▶ **Task objective**
Once the line containing "Mark the banner with a point. As (x, y)." is located, give it again exactly, together with each line that follows it to the end of the entries, and add nothing else.
================
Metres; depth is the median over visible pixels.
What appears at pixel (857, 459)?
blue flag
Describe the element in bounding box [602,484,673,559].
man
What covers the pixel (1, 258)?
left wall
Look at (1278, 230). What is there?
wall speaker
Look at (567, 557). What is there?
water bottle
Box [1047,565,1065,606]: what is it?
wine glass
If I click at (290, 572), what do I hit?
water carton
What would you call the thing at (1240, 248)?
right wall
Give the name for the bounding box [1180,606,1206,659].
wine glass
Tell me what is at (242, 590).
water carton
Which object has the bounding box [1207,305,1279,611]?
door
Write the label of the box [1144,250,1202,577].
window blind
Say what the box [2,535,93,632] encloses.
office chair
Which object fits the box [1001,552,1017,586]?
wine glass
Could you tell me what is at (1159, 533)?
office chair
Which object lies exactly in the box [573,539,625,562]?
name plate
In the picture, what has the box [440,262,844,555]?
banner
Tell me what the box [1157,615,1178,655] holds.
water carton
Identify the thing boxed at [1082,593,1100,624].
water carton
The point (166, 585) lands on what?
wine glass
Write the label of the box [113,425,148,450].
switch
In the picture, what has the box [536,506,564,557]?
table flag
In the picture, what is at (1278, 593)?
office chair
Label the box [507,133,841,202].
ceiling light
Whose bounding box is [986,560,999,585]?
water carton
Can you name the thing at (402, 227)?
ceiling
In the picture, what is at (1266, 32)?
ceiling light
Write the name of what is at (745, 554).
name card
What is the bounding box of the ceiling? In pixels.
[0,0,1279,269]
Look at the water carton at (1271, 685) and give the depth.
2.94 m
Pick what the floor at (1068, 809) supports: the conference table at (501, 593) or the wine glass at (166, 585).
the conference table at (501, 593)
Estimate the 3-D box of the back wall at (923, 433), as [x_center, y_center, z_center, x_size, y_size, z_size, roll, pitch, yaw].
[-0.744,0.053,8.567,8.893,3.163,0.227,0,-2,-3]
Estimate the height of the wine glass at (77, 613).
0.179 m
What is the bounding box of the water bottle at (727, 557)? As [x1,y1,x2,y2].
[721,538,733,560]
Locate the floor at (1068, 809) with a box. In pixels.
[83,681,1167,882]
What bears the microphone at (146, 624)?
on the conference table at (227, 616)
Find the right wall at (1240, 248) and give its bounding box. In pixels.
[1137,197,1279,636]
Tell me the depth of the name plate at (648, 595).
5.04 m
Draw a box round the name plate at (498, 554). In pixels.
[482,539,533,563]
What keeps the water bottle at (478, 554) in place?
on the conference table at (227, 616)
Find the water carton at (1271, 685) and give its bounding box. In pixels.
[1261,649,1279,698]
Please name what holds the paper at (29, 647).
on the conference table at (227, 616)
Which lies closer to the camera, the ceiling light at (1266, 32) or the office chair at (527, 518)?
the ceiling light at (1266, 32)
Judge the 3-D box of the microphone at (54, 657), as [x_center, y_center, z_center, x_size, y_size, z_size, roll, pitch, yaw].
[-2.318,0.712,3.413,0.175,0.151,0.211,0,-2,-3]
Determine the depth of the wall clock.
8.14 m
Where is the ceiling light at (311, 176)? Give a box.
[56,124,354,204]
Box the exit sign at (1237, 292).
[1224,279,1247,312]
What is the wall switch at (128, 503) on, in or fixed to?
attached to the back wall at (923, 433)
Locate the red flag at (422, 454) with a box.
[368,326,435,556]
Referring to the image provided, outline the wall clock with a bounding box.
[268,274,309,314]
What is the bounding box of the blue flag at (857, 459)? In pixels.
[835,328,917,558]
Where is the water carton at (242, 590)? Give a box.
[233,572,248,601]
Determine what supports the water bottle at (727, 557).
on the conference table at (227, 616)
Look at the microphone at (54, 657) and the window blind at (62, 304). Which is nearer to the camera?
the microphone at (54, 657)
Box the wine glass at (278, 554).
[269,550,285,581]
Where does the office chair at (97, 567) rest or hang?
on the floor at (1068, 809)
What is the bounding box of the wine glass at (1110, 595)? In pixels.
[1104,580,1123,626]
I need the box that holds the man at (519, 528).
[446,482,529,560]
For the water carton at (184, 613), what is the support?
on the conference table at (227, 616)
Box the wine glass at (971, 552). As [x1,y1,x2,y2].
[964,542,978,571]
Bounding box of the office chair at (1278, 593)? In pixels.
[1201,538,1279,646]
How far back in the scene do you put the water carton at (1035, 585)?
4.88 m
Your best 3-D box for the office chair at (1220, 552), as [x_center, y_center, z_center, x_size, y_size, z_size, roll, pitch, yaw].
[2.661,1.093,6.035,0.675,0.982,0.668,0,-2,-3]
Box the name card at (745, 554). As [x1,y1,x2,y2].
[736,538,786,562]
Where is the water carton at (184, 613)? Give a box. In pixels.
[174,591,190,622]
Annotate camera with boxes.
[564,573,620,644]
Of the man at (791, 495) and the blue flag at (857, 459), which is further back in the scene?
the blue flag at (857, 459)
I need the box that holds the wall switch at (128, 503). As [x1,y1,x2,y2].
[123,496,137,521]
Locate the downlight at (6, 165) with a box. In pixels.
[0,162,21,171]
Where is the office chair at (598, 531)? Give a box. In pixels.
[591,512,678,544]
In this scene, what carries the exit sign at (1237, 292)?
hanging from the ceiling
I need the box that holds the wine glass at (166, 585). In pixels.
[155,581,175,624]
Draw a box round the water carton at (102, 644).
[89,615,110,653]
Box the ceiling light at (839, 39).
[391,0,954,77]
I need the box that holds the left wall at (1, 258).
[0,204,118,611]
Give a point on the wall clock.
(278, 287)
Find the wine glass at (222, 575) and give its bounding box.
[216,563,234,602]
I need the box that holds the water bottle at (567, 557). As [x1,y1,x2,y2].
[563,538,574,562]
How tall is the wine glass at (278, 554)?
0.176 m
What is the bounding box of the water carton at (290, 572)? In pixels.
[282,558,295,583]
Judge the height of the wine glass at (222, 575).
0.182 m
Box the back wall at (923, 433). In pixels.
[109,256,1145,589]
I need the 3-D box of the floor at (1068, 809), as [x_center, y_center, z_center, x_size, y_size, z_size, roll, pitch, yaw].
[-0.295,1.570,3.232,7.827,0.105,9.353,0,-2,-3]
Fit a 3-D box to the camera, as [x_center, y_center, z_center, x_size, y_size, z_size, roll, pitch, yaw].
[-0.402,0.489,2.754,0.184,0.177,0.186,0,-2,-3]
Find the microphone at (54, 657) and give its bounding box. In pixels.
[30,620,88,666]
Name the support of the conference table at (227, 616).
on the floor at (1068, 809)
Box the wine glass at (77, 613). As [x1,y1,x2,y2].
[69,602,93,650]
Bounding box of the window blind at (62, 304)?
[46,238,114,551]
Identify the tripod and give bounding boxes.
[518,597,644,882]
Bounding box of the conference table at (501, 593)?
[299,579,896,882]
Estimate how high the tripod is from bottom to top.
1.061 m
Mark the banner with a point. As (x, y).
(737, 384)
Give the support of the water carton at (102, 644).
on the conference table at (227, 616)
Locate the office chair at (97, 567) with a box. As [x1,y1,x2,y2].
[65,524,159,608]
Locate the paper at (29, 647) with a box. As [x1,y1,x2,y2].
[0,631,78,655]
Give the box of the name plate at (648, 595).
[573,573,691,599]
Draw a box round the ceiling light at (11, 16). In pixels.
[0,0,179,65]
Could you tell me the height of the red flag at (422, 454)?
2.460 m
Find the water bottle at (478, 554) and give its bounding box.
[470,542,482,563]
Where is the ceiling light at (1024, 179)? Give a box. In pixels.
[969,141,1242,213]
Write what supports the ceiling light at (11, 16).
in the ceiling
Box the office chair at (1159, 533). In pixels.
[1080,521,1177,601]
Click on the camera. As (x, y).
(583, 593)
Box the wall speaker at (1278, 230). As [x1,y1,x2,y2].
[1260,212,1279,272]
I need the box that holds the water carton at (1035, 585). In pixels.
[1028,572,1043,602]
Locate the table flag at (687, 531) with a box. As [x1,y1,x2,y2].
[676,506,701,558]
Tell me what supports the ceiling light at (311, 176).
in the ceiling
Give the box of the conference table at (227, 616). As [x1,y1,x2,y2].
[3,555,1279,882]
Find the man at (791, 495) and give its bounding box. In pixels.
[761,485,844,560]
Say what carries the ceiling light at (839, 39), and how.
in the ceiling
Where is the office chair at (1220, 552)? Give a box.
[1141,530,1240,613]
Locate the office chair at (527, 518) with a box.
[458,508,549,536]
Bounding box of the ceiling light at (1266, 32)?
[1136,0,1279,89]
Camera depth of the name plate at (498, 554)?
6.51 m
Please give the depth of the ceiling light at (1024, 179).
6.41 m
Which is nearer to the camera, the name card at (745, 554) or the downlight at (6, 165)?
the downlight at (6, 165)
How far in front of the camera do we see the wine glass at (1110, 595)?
================
▶ **Written reply**
Mark the banner with a point. As (x, y).
(737, 384)
Give the support of the water carton at (102, 644).
on the conference table at (227, 616)
Locate the office chair at (97, 567) with a box. As [x1,y1,x2,y2].
[65,524,159,608]
Locate the paper at (29, 647) with a box. As [x1,y1,x2,y2].
[0,631,78,655]
Give the box of the name plate at (648, 595).
[573,573,691,599]
Draw a box round the ceiling light at (11, 16). In pixels.
[0,0,179,65]
Could you tell me the height of the red flag at (422, 454)?
2.460 m
Find the water bottle at (478, 554) and give its bounding box.
[470,542,482,563]
Where is the ceiling light at (1024, 179)? Give a box. In pixels.
[969,141,1242,213]
Write what supports the ceiling light at (11, 16).
in the ceiling
Box the office chair at (1159, 533). In pixels.
[1080,521,1177,601]
Click on the camera. As (x, y).
(583, 593)
Box the wall speaker at (1278, 230). As [x1,y1,x2,y2].
[1260,212,1279,272]
I need the box that holds the water carton at (1035, 585). In pixels.
[1028,572,1043,602]
Locate the table flag at (687, 531) with a box. As [x1,y1,x2,y2].
[676,506,701,558]
Tell me what supports the ceiling light at (311, 176).
in the ceiling
Give the box of the conference table at (227, 616). As [x1,y1,x2,y2].
[3,555,1279,882]
Find the man at (791, 495) and give its bounding box. In pixels.
[761,485,844,560]
Say what carries the ceiling light at (839, 39), and how.
in the ceiling
Where is the office chair at (1220, 552)? Give a box.
[1141,530,1240,613]
Locate the office chair at (527, 518) with a box.
[458,508,549,536]
Bounding box of the ceiling light at (1266, 32)?
[1136,0,1279,89]
Camera depth of the name plate at (498, 554)?
6.51 m
Please give the depth of the ceiling light at (1024, 179).
6.41 m
Which is nearer to the camera, the name card at (745, 554) or the downlight at (6, 165)?
the downlight at (6, 165)
How far in front of the camera do we see the wine glass at (1110, 595)?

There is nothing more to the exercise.